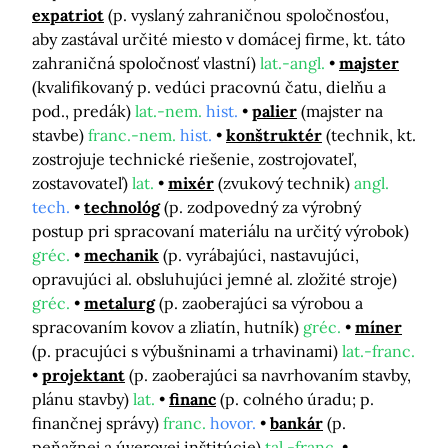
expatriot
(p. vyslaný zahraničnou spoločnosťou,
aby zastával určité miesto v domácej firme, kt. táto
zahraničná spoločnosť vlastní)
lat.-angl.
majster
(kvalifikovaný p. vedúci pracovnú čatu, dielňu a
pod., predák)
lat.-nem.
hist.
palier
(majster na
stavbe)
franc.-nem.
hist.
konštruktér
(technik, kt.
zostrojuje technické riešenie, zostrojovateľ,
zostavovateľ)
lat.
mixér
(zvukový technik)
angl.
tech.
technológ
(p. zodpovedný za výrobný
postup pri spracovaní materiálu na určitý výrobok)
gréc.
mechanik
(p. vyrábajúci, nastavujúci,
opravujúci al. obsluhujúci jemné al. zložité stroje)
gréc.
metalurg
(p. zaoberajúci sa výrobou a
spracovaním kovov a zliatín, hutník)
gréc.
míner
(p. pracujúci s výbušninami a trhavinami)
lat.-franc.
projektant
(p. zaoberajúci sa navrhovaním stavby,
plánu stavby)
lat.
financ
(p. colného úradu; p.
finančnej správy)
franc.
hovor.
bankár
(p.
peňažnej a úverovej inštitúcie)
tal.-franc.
== == ==
▶ INSTRUCTIONS FOR THE TASK:
Count the lines of the entries above that contain the word "stavby" and give only the number.

▶ OUTPUT:
2